NDP

Question Period Highlight – Affordable Childcare

October 21, 2014


Your NDP MLAs are hard at work in the legislature this fall, holding the government to account during Question Period on a number of key issues, including job loses since Stephen McNeil became Premier, and how the Liberals’ health board amalgamation distraction is causing their government to take their eye off what really matters – front line care. Here is a question NDP Leader Maureen MacDonald asked Liberal Premier Stephen McNeil about affordable childcare.

MAUREEN MACDONALD: Mr. Speaker, my question through you is for the Premier.

We all know that it can be a real challenge for young families with young children to acquire affordable child care in Nova Scotia. Unaffordable child care can make life very difficult for a growing family, and the average cost of child care is high enough to consume a significant portion of many young families’ household incomes.

My question to the Premier is, would the Premier please tell us what is the cost for a child care space in the Province of Nova Scotia for an infant – an unsubsidized child care space?

STEPHEN MCNEIL: Mr. Speaker, I’ll ask the Minister of Education and Early Childhood Development to respond.

KAREN CASEY: Mr. Speaker, as the minister responsible now for early learning and early childhood, I think it’s important to note that when the department was transferred from Community Services to the Department of Education and Early Childhood Development, we recognized that there were certainly some areas within the child care sector that needed to be addressed. One of those, as the member would know, has to do with the wages we pay to our early childhood educators, as well as the spaces that we have available, the subsidized spaces.
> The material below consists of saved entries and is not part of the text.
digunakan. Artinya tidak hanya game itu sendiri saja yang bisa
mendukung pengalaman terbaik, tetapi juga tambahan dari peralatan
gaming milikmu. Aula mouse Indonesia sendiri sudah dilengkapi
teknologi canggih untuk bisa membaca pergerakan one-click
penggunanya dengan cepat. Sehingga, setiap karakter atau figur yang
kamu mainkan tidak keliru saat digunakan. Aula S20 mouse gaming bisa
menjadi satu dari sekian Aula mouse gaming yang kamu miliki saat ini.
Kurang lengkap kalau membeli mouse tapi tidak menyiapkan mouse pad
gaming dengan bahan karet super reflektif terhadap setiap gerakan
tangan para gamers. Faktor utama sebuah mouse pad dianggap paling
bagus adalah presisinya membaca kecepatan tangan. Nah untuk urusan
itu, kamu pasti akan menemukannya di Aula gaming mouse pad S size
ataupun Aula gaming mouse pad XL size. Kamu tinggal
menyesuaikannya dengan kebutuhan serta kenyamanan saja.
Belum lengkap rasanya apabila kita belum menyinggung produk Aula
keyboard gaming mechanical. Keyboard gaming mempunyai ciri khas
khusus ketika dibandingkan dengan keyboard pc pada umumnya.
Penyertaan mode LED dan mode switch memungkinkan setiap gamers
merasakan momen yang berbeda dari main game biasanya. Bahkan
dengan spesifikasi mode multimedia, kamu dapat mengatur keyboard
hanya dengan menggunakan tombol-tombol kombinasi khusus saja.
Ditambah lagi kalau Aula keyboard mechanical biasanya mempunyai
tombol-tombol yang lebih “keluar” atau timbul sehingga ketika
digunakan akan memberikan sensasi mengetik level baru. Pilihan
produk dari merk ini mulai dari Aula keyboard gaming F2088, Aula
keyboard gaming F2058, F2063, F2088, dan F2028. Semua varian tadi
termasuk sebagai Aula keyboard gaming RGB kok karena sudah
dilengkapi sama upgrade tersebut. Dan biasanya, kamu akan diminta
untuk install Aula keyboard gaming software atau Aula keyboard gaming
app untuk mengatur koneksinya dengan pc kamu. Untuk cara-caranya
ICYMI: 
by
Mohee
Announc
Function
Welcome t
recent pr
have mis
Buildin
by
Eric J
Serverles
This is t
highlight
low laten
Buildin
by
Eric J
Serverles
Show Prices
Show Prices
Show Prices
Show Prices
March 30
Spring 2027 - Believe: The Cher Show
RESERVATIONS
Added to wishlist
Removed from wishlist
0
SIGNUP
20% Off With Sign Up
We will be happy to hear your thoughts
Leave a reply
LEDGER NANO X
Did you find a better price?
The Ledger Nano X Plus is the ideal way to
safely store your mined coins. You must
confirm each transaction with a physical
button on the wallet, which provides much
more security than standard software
There has not been a review of what we have, how we are delivering, where are the efficiencies, where can we better deliver – so that review is certainly what we need to do before we continue down a path that may be the wrong one.

MAUREEN MACDONALD: Mr. Speaker, the cost of a monthly child care space for an infant in the Province of Nova Scotia on average is $825 a month, and for a toddler it’s about $700 a month. I will table a chart that shows these costs in comparison to other provinces in Canada that comes from a national organization called Rethink Child Care.

Mr. Speaker, in the Province of Quebec on an annual basis, child care for parents with infants costs on average less than for Nova Scotian parents – $8,076 a year. Imagine having two kids and having to face these incredible costs if you are going to remain in the workforce.

My second question to the Premier is, what is the government’s plan to address the unaffordability of child care in Nova Scotia, to ensure parents can remain in the workforce?

STEPHEN MCNEIL: I see the Interim Leader of the Democratic Party had the answer to her question. It is unfortunate that when she had four years in power, she actually didn’t do something about affordability.

I think the Minister of Education and Early Childhood Development answered that question in the first response. This government is continuing to work with community organizations, ensuring that there will be child care spaces that are affordable across this province for Nova Scotia families.

MAUREEN MACDONALD: Well, Mr. Speaker, after the mess that this crowd has made over 250 years, it really wasn’t possible to fix everything in four years, but let me say this to the Premier. The Ivany report, Now or Never, states that Nova Scotia has both a declining birth rate and a declining labour force participation rate, and hopefully we can all agree across party lines that none of us can afford to ignore an issue like affordable child care that could help retain young families and improve labour market participation.